At first, computers were big, few in number, and they ran just one program at a time.
Later as they became more powerful they could run more than one program at a time and they allowed more than one user to use the same powerful central computer. Everyone shared the same copy of their software on the same central computer but there were a number of screens and keyboards (terminals) connected to that same computers.
Then we started to see individuals and families getting their own workstations and computers. Each computer had its own copy of everything and ran one program at a time. Eventually these computers could run more than one program at a time, but for just one user at a time since they had just one screen and keyboard.
Then came another major shift as these single user computers allowed multiple users over a network. This means a single computer could become a “server” which someone on another computer could utilize over a network. So instead of terminals we have full-fledged computers that can do everything themselves sharing resources on a centralized “server” in order to enable some more collaboration and communication between users. Most of the software is installed and running on the individual computers and on the server.
Local networks of computers were interlinked to form the Internet, and servers were put under higher demand for performance and scalability. Single central servers were broken up into multiple servers to handle the increased demands for throughput and reliability.
Then we started to see software being developed which ran “on the cloud” - centrally, requiring no installation onto the computer the user accesses the software with. This is similar to how terminals worked with large central computers a long time ago except now each browser tab is its own terminal and can connect to a different central server, and the browser can do a lot more by itself.

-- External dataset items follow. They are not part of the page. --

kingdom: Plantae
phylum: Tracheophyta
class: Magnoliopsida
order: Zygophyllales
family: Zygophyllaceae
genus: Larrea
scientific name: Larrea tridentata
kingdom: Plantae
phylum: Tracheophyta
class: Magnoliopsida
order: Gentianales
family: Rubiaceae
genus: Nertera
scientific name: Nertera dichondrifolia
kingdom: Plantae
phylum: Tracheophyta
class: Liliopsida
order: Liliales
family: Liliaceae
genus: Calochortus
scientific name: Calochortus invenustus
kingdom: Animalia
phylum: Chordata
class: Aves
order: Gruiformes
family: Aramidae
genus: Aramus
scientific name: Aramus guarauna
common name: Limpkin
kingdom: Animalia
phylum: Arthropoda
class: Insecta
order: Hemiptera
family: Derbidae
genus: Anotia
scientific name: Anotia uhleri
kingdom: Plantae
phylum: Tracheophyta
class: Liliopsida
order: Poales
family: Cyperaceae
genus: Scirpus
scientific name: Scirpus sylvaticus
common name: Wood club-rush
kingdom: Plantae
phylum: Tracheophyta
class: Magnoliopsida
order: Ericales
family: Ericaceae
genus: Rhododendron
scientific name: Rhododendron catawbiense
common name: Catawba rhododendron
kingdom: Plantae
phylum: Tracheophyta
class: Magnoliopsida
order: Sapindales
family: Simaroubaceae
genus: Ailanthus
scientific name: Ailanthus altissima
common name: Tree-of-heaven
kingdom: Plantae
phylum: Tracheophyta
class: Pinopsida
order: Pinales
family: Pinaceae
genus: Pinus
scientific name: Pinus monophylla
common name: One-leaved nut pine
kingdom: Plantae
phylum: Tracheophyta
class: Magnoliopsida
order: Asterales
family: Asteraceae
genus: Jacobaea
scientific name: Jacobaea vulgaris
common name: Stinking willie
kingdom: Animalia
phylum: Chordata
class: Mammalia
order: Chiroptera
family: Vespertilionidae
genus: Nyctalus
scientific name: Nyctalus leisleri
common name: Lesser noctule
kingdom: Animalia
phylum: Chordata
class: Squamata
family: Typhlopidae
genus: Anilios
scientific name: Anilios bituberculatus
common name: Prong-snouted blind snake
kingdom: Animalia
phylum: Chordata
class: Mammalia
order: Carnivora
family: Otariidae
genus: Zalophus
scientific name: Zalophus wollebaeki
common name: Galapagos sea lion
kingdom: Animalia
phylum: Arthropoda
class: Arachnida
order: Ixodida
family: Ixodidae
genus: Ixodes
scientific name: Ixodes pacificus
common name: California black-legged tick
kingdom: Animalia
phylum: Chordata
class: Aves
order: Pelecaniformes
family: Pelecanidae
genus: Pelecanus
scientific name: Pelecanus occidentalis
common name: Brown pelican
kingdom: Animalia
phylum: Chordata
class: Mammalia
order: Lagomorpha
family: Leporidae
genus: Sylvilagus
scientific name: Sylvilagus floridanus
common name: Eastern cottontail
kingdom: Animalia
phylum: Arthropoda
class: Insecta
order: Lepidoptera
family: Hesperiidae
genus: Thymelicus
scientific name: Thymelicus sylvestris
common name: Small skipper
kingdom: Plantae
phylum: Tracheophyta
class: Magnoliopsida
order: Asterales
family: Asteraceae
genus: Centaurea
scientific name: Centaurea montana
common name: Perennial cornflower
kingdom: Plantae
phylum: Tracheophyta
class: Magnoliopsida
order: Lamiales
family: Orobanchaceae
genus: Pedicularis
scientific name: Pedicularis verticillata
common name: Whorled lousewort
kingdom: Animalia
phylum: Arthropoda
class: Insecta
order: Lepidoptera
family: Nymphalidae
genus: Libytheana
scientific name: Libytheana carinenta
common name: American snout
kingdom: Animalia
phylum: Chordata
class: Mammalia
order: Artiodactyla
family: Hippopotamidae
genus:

Also the smartphone arrived on the scene meaning that computers became even smaller and more convenient than before, but mainly running the own software rather than use the cloud.
Also of honorable mention is the invention of various peer-to-peer technologies allowed user’s computers to collaborate (almost) without a central server.
One pattern I see here is probably the most obvious: computers are getting smaller, cheaper, and more portable.
Also I see that computers are becoming more numerous - what ran on one server before, now runs on several. People who used a single computer in the past are now often toting two or more (a laptop, a smartphone, a tablet).
New generations of computers are less customizable with fewer capabilities and as a result easier to use than their predecessors. I recently thought to myself that as software enters the “late majority” it must become as hard to figure out as a shampoo bottle. Then I realized my 3-year-old can use an iPad but not wash his own hair.
I also see that new sizes / form factors are introduced periodically and are initially standalone single-user systems that eventually become networked multi-user systems that take advantage of centralized resources and servers.
If these trends continue we should see a new more convenient type of computer come on the scene in the next decade or so. Some of the possible manifestations that come to mind are wearable computers, Star Trek style intercoms, and implanted “cyberware”.
Smartphones should continue to depend more and more on the Internet for their functionality, especially for collaborative and productivity apps. They will probably eventually allow one to “switch users” on the same phone much the way we can with personal computers now.
Powerful desktop computers and laptops should continue to decline in popularity despite the fact they offer more bang for the buck; people are willing to pay more for the convenience of a smaller device. People will choose the smallest device that meets their personal needs, and only a certain category of professionals and gamers really need a powerful computer or laptop. Smartphones, tablets, and whatever the next generation is will get better and better to the point where the majority of users can accomplish all their normal computing tasks well enough not to miss the computer.